(Data excerpts)

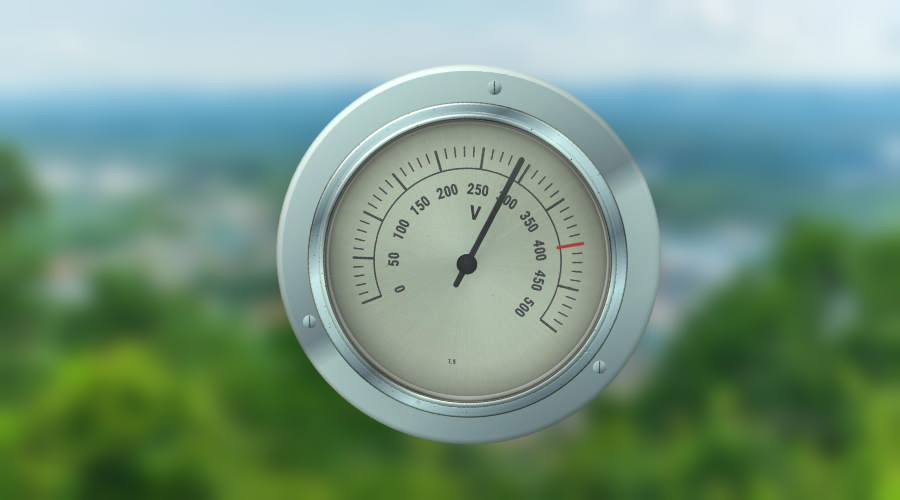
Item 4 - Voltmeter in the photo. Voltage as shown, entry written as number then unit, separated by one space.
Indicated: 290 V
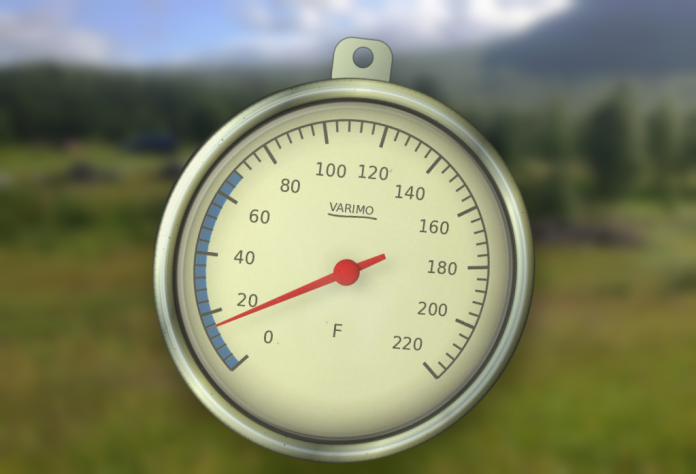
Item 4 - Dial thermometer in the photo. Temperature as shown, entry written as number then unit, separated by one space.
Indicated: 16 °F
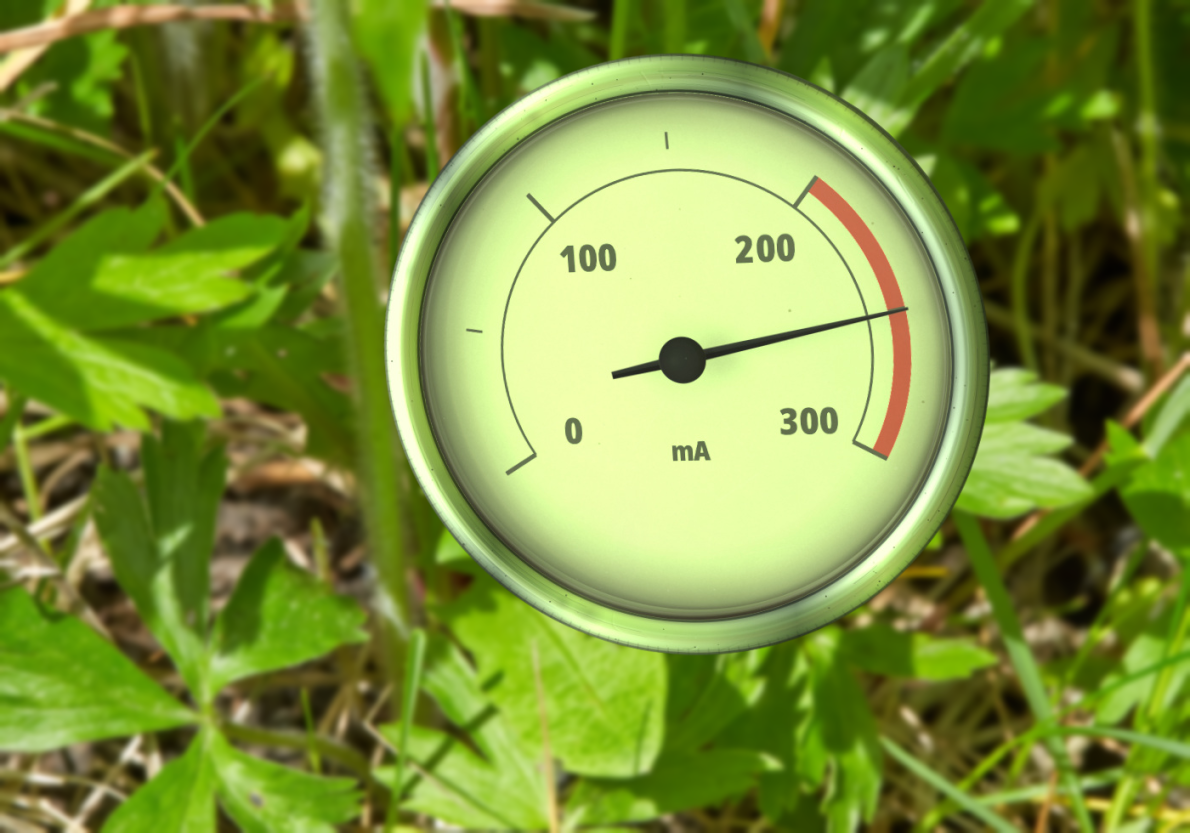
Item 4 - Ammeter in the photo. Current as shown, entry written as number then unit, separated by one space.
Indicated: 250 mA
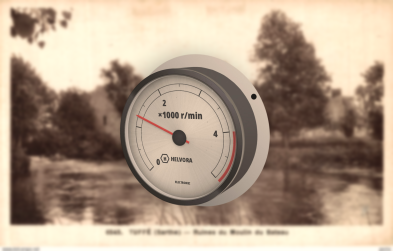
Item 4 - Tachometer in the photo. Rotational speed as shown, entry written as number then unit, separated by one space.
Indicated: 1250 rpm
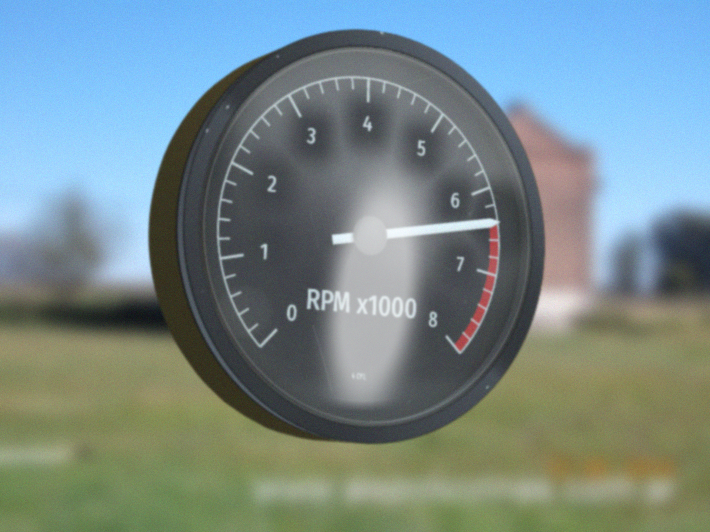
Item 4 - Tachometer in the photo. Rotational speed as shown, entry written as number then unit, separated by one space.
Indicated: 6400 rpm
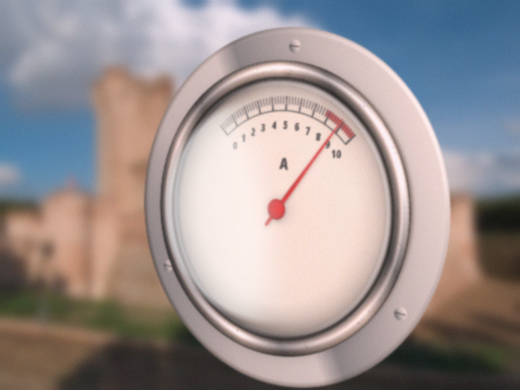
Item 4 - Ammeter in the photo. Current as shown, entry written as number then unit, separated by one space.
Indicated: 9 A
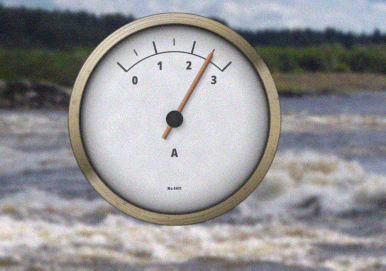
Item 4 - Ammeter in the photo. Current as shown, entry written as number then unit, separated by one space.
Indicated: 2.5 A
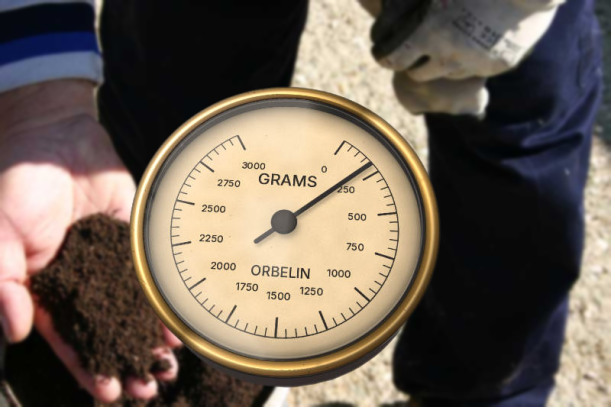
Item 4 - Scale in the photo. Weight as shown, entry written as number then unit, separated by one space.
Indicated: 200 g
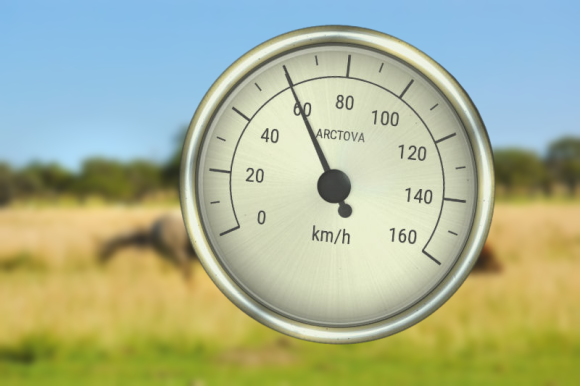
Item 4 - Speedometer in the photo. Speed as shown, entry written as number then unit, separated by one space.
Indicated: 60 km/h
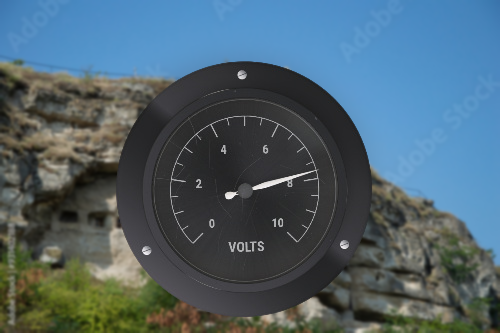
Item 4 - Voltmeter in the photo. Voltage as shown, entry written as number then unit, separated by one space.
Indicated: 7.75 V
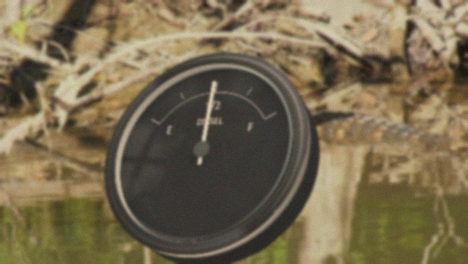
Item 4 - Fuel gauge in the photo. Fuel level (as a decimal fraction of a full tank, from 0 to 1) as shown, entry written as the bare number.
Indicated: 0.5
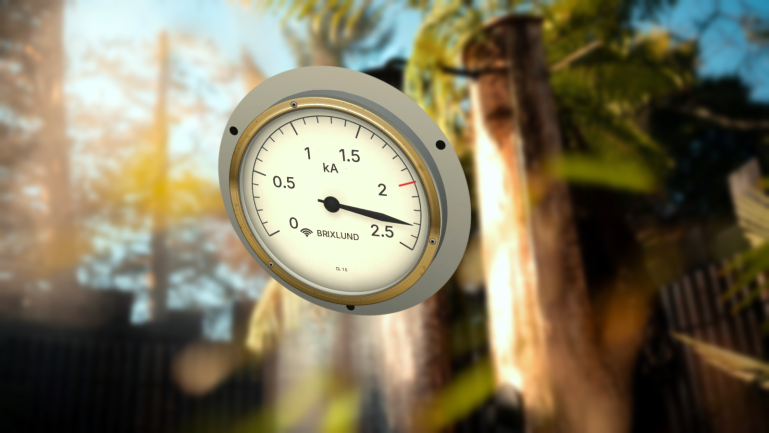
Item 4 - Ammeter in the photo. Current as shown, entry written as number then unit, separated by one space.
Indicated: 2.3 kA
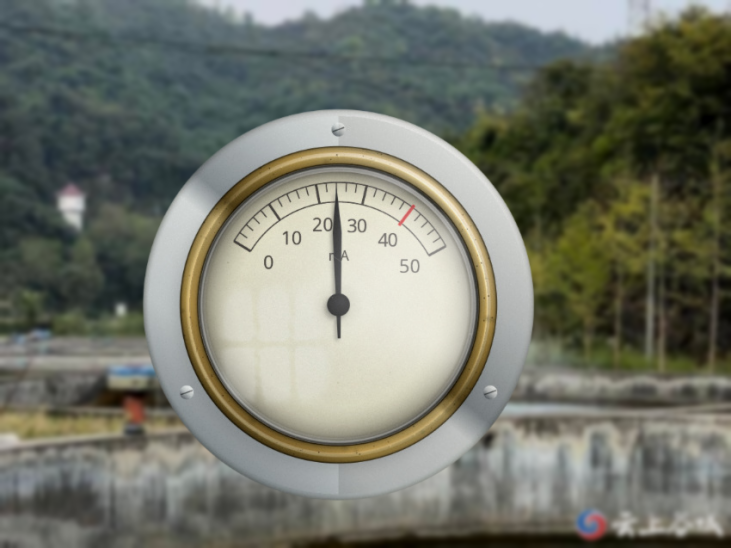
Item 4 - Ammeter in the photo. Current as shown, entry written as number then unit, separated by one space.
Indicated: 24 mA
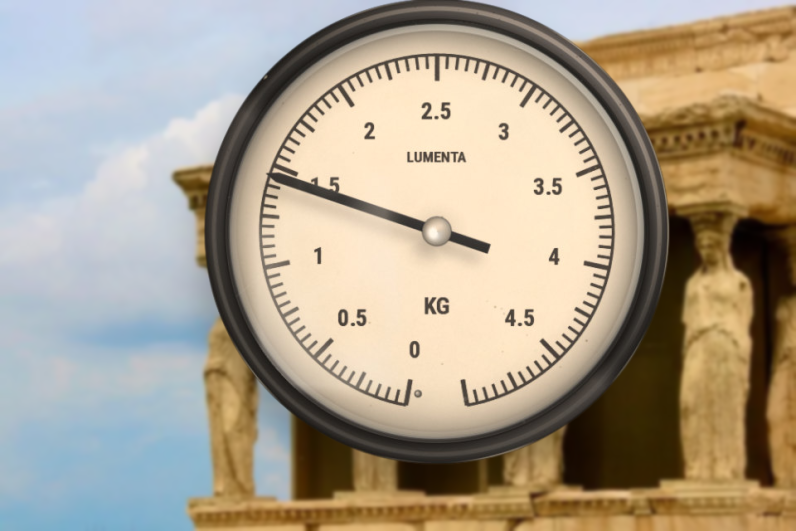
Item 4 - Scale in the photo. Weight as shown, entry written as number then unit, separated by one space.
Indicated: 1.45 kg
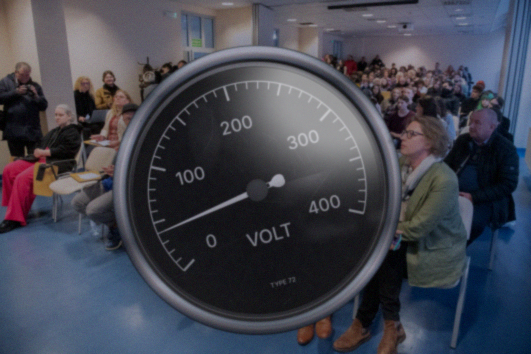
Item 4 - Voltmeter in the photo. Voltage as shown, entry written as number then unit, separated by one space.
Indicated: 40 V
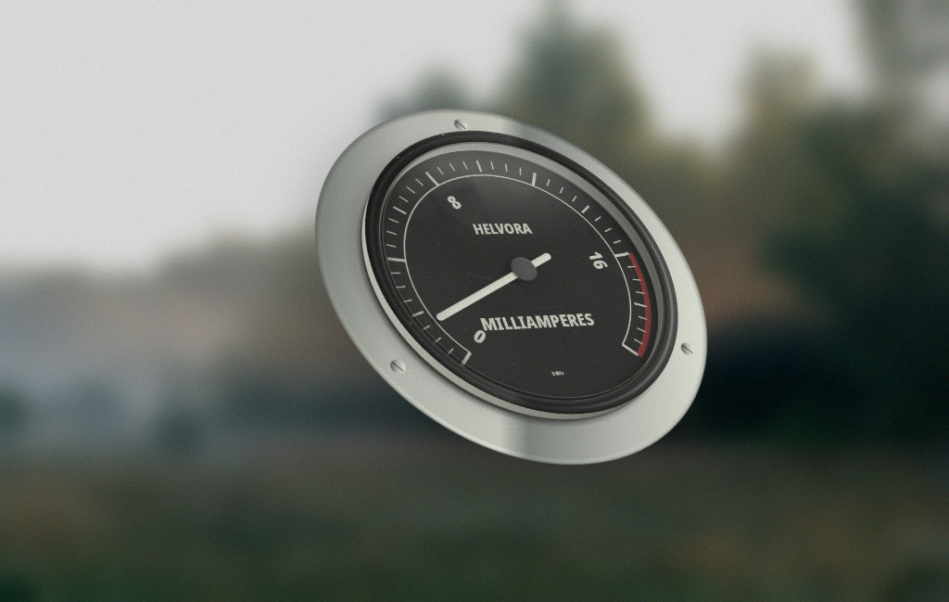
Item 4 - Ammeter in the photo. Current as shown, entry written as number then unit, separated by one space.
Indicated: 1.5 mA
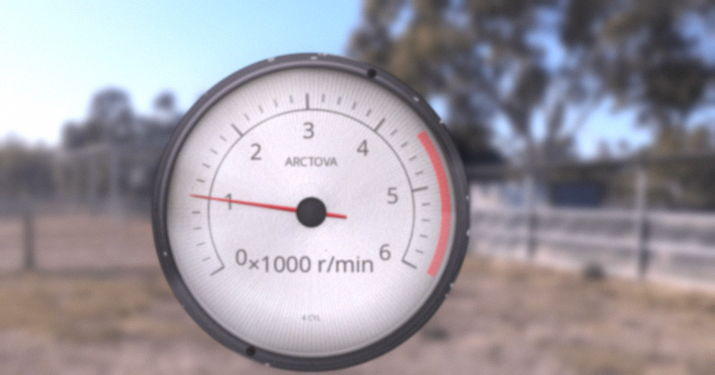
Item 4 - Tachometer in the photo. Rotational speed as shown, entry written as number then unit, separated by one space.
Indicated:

= What the task requires =
Reproduce the entire listing above word for word, leaving out the pictures.

= Reply =
Item 4 - Voltmeter in the photo. Voltage as shown, entry written as number then unit, separated by one space.
Indicated: 290 V
Item 4 - Dial thermometer in the photo. Temperature as shown, entry written as number then unit, separated by one space.
Indicated: 16 °F
Item 4 - Ammeter in the photo. Current as shown, entry written as number then unit, separated by one space.
Indicated: 250 mA
Item 4 - Tachometer in the photo. Rotational speed as shown, entry written as number then unit, separated by one space.
Indicated: 1250 rpm
Item 4 - Tachometer in the photo. Rotational speed as shown, entry written as number then unit, separated by one space.
Indicated: 6400 rpm
Item 4 - Ammeter in the photo. Current as shown, entry written as number then unit, separated by one space.
Indicated: 9 A
Item 4 - Ammeter in the photo. Current as shown, entry written as number then unit, separated by one space.
Indicated: 2.5 A
Item 4 - Scale in the photo. Weight as shown, entry written as number then unit, separated by one space.
Indicated: 200 g
Item 4 - Speedometer in the photo. Speed as shown, entry written as number then unit, separated by one space.
Indicated: 60 km/h
Item 4 - Voltmeter in the photo. Voltage as shown, entry written as number then unit, separated by one space.
Indicated: 7.75 V
Item 4 - Fuel gauge in the photo. Fuel level (as a decimal fraction of a full tank, from 0 to 1) as shown, entry written as the bare number.
Indicated: 0.5
Item 4 - Ammeter in the photo. Current as shown, entry written as number then unit, separated by one space.
Indicated: 2.3 kA
Item 4 - Ammeter in the photo. Current as shown, entry written as number then unit, separated by one space.
Indicated: 24 mA
Item 4 - Scale in the photo. Weight as shown, entry written as number then unit, separated by one space.
Indicated: 1.45 kg
Item 4 - Voltmeter in the photo. Voltage as shown, entry written as number then unit, separated by one space.
Indicated: 40 V
Item 4 - Ammeter in the photo. Current as shown, entry written as number then unit, separated by one space.
Indicated: 1.5 mA
Item 4 - Tachometer in the photo. Rotational speed as shown, entry written as number then unit, separated by one space.
Indicated:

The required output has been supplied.